Henry said she is sometimes asked about the experience of being a transgender doctor, and her best response is a quote from French philosopher Simone de Beauvoir, who called affliction “physical pain, distress of soul and social degradation all at the same time.”
“It was in 2013 when my only New Year’s resolutions were to not end my life or end up in jail,” Henry said. “I was an active duty captain. At the time, those goals seemed like the lowest hanging fruit I could reach.”
Henry, who said she had to find Jesus Christ after learning “we have to find people of character who give us the reins” to be better people, became emotional as she talked about the challenges and had to pause briefly before she could continue.
The Pentagon held the event without issuing any kind of formal memorandum recognizing Pride — another first since “Don’t Ask, Don’t Tell” repeal certification in 2011. A Pentagon spokesperson, nonetheless, told the Blade the celebration in the auditorium was “an official event.”
No senior Pentagon official was on the stage for the event, although Sergeant Major of the Army Daniel Dailey and Vee Penrod, acting secretary for manpower and reserve affairs, were seated in the audience, as well as Maj. Gen. Tammy Smith, the first openly gay general officer.
Although under the Obama administration Chuck Hagel and Ashton Carter attended the event and delivered remarks, Defense Secretary James Mattis — who recently penned his name to a 45-page recommendation against transgender service — wasn’t in attendance.
Matthew Thorn, executive director of the LGBTQ military group OutServe-SLDN, was present at the event and afterward told the Blade attendees were able to embrace the Pride spirit.
“I think it’s evident from the energy of the people, from the attendance of certain people, including Sgt. Maj. Dailey, that there are individuals in this building, the command and the military structure — both civilian and uniformed — that still support LGBT individuals in service,” Thorn said.
Another transgender speaker at the event was Lt. Cmdr. Blake Dremann, a staff officer for the Nuclear Enterprise Support Office at the Defense Logistics Agency headquarters, who attended the event as a recipient of DOD Pride’s Military Leadership Award.
Although he’s serving under Trump’s transgender military ban, Dremann said he enjoys “a lot of privilege” in the military compared to other transgender troops “as an officer who has broken barriers in many ways, with a good reputation and as a male.”
“My struggles are wholly different than many of the service members that I have the privilege of leading,” Dremann said.
Dremann recalled the story of a transgender soldier who faced significant pushback and admonition during her transition, but “that drove her to be the best that she could be,” and another story of a sailor who came out as transgender after she was promoted to chief, but was able to keep the position and begin mentoring others.
“Transgender service members are some of the most resilient service members that you will ever meet,” Dremann said. “It is a reminder to leaders that we should be doing our best to remove barriers to service.”
Rep.
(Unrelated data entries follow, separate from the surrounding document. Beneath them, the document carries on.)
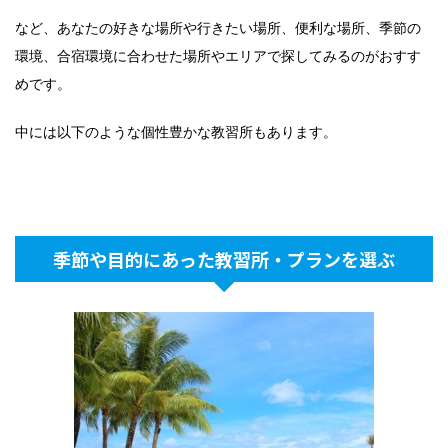
など、あなたの好きな場所や行きたい場所、便利な場所、季節の
環境、合宿環境に合わせた場所やエリアで探してみるのがおすす
めです。
中には以下のような個性豊かな教習所もあります。
季節や目的にあった教習所・プランを選ぶ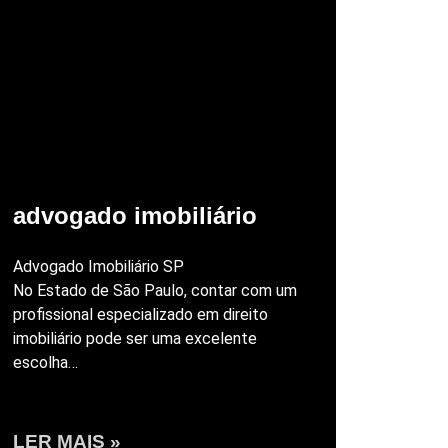
advogado imobiliário
Advogado Imobiliário SP
No Estado de São Paulo, contar com um
profissional especializado em direito
imobiliário pode ser uma excelente
escolha…
LER MAIS »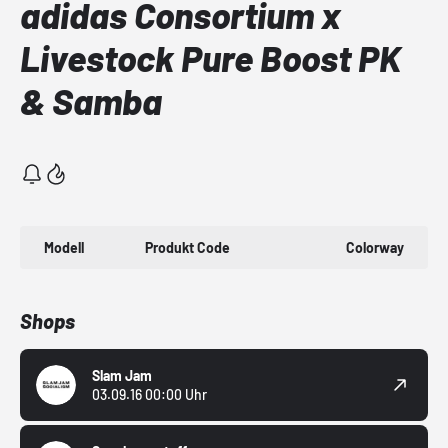
adidas Consortium x
Livestock Pure Boost PK
& Samba
Modell
Produkt Code
Colorway
Shops
Slam Jam
03.09.16 00:00 Uhr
Anthony Brown (D-Md.), who serves on the House Armed Services Committee, delivered the keynote speech and said Pride is a time for celebration of LGBTQ people, but also to reflect on “the road that we’ve taken, the challenges that we face and the obstacles we’ve overcome.”
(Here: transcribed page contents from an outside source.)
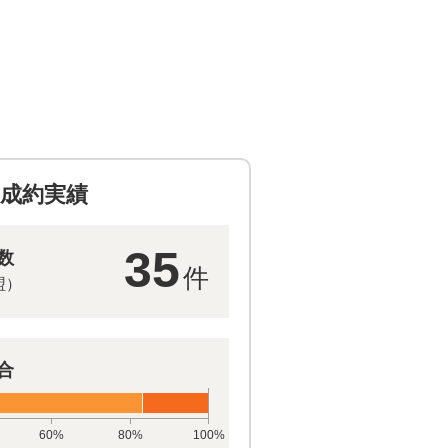
成約実績
35
数
件
盟）
合
60%
80%
100%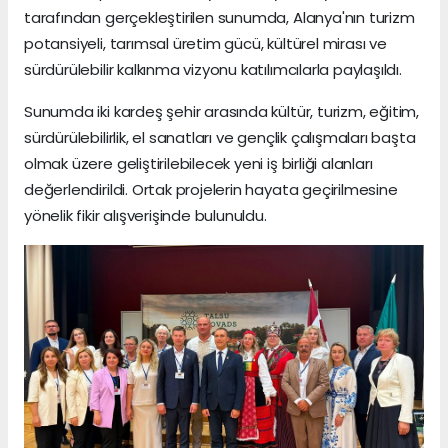
tarafından gerçekleştirilen sunumda, Alanya'nın turizm
potansiyeli, tarımsal üretim gücü, kültürel mirası ve
sürdürülebilir kalkınma vizyonu katılımcılarla paylaşıldı.
Sunumda iki kardeş şehir arasında kültür, turizm, eğitim,
sürdürülebilirlik, el sanatları ve gençlik çalışmaları başta
olmak üzere geliştirilebilecek yeni iş birliği alanları
değerlendirildi. Ortak projelerin hayata geçirilmesine
yönelik fikir alışverişinde bulunuldu.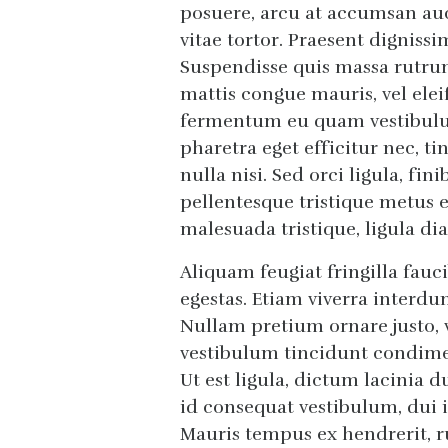
posuere, arcu at accumsan auct
vitae tortor. Praesent dignissi
Suspendisse quis massa rutrum
mattis congue mauris, vel elei
fermentum eu quam vestibulum
pharetra eget efficitur nec, t
nulla nisi. Sed orci ligula, fi
pellentesque tristique metus e
malesuada tristique, ligula dia
Aliquam feugiat fringilla fau
egestas. Etiam viverra interd
Nullam pretium ornare justo, v
vestibulum tincidunt condime
Ut est ligula, dictum lacinia d
id consequat vestibulum, dui i
Mauris tempus ex hendrerit, 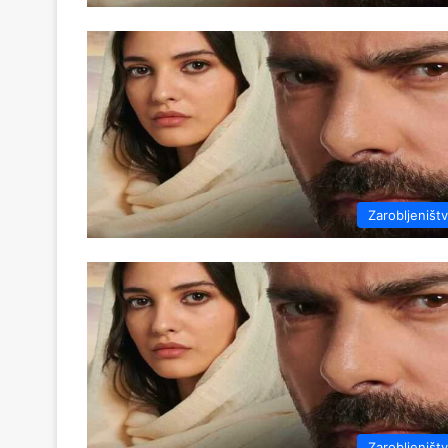
Zarobljeništ
Zarobljeništ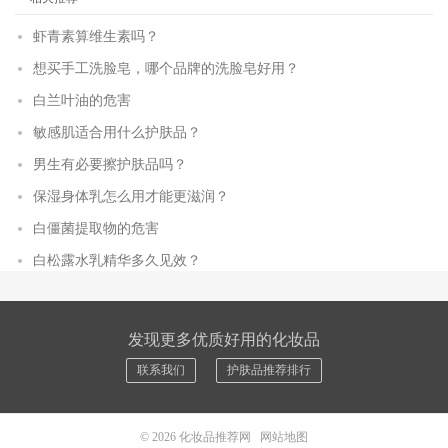
虾青素算维生素吗？
想买手工洗脸皂，哪个品牌的洗脸皂好用？
白兰叶油的危害
敏感肌适合用什么护肤品？
男生有必要擦护肤品吗？
保湿身体乳怎么用才能更滋润？
白僵菌提取物的危害
白松露水乳精华多久见效？
发现更多优质好用的化妆品
联系我们
护肤品推荐排行
© 2026
化妆品推荐网
网站地图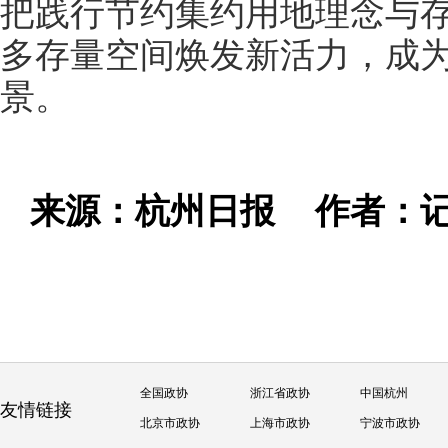
把践行节约集约用地理念与
多存量空间焕发新活力，成
景。
来源：杭州日报
作者：记
全国政协
浙江省政协
中国杭州
友情链接
北京市政协
上海市政协
宁波市政协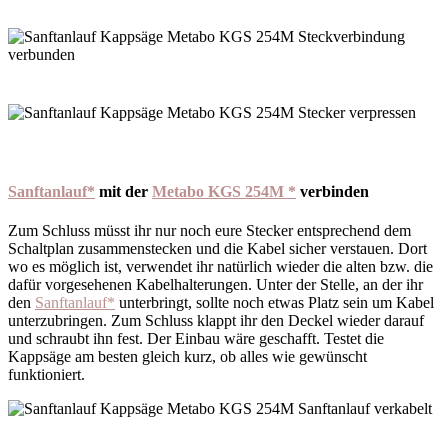
Sanftanlauf*
mit der
Metabo KGS 254M *
verbinden
Zum Schluss müsst ihr nur noch eure Stecker entsprechend dem
Schaltplan zusammenstecken und die Kabel sicher verstauen. Dort
wo es möglich ist, verwendet ihr natürlich wieder die alten bzw. die
dafür vorgesehenen Kabelhalterungen. Unter der Stelle, an der ihr
den
Sanftanlauf*
unterbringt, sollte noch etwas Platz sein um Kabel
unterzubringen. Zum Schluss klappt ihr den Deckel wieder darauf
und schraubt ihn fest. Der Einbau wäre geschafft. Testet die
Kappsäge am besten gleich kurz, ob alles wie gewünscht
funktioniert.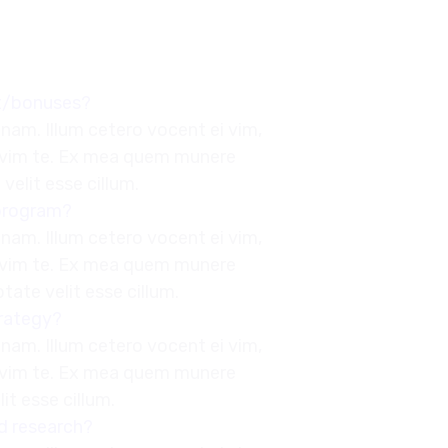
nt/bonuses?
nam. Illum cetero vocent ei vim,
 vim te. Ex mea quem munere
velit esse cillum.
 program?
nam. Illum cetero vocent ei vim,
 vim te. Ex mea quem munere
ptate velit esse cillum.
trategy?
nam. Illum cetero vocent ei vim,
 vim te. Ex mea quem munere
lit esse cillum.
d research?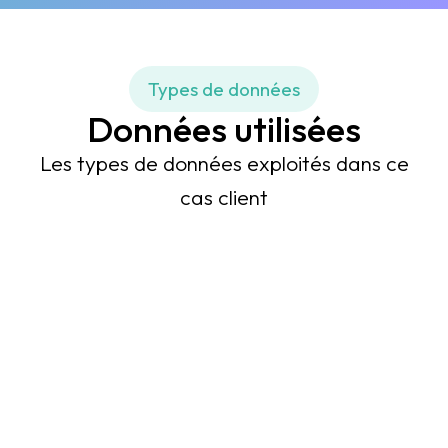
Types de données
Données utilisées
Les types de données exploités dans ce
cas client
“I firmly believe that the right, the privilege and the responsibility to defend our nation should not be denied to any American,” Brown said. “But throughout our history, it’s been a struggle for the military to accept the service of courageous women, African Americans, gays and lesbians and now of transgender Americans.”
Praising the contributions of transgender people to the U.S. military, Brown called for action to support “thousands of transgender Americans who have fought and died and are currently serving in uniform.”
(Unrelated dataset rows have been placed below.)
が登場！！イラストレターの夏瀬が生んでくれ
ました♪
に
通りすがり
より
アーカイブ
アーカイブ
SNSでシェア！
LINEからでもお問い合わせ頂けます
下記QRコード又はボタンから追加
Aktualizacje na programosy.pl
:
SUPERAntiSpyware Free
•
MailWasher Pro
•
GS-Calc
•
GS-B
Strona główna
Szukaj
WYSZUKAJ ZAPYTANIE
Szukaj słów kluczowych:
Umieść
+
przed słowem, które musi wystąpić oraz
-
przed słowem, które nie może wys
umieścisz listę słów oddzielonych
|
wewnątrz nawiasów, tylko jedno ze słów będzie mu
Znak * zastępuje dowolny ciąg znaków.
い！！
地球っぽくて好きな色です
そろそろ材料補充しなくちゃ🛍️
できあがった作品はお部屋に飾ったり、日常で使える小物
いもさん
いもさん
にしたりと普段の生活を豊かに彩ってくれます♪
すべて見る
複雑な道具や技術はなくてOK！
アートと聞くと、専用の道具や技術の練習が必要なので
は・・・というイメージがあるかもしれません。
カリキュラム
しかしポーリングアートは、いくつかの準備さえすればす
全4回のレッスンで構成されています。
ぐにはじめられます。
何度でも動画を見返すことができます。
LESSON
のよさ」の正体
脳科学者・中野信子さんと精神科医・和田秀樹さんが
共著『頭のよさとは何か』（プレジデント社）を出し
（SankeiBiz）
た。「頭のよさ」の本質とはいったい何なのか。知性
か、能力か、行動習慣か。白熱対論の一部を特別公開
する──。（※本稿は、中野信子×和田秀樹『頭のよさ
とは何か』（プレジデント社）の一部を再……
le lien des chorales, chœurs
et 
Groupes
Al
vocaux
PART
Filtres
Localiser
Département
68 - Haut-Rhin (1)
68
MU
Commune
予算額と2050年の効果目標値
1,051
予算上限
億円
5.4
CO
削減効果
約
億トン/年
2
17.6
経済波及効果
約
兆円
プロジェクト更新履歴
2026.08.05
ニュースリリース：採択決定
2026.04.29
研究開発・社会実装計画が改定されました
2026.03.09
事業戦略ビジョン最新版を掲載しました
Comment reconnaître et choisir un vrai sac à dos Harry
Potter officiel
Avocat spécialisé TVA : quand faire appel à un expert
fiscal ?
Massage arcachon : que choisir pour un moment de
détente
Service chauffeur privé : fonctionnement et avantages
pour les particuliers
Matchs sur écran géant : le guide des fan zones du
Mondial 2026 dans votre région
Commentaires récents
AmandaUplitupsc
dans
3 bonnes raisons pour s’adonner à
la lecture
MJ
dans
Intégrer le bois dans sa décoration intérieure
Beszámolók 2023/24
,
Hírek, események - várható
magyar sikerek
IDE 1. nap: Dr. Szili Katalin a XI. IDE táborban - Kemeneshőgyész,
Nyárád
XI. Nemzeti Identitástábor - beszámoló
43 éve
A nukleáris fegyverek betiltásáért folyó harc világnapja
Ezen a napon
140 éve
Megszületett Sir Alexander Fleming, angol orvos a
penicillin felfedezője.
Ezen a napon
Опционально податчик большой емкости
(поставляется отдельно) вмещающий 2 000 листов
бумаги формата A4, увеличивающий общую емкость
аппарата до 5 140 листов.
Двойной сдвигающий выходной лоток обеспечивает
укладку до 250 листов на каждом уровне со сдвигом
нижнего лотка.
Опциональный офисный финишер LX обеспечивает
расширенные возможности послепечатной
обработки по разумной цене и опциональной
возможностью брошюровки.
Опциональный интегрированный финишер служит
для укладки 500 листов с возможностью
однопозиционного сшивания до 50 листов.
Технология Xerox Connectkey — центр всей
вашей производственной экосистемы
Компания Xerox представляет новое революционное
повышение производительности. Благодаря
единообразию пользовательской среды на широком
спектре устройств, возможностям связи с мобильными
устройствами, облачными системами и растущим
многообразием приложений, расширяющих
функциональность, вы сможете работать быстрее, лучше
“It’s important that President Trump gives transgender service men and women, transgender Americans, the same right to serve their country, and if not, the courts and Congress must repudiate any ban on such service,” Brown said.
Members of the audience broke their silence and responded with applause to Brown’s remarks on potential action from Congress and the court against the transgender military ban.
But the event didn’t ignore the progress made on LGBTQ inclusion in the military, such as repeal of “Don’t Ask, Don’t Tell.”
Douglas Wilson, who served as head of public affairs for the Defense Department during the early Obama years and was the first openly gay person ever confirmed to a senior Pentagon position, was the recipient of DOD Pride’s Civilian Leadership Award at the event and spoke to that progress.
“This is amazing for me because when I was at the Pentagon, there was no such thing as this,” Wilson said.
Wilson recalled the time when “Don’t Ask, Don’t Tell” was debated in Congress and having an exchange with troops in the close confines of a tank about having to serve with gay people. Each service member said he had no problem with it.
“That is when I knew ‘Don’t Ask, Don’t Tell’ was going to be repealed because I knew then that the military was not separate from the society in which we lived and reflects the society in which we live,” Wilson said.
Brown left the audience with thoughts signaling that just as the military became a welcoming place for lesbian, gay and bisexual people, it will one day be the same for transgender people.
“As we continue this journey, we’ll do so as a society that understands — more so than ever before – that the LGBTQ community’s story is one part of our larger American story, a story of struggle and hope, or reversal and redemption of a nation that sometimes falls short of our ideals, but that’s always determined to overcome,” Brown said.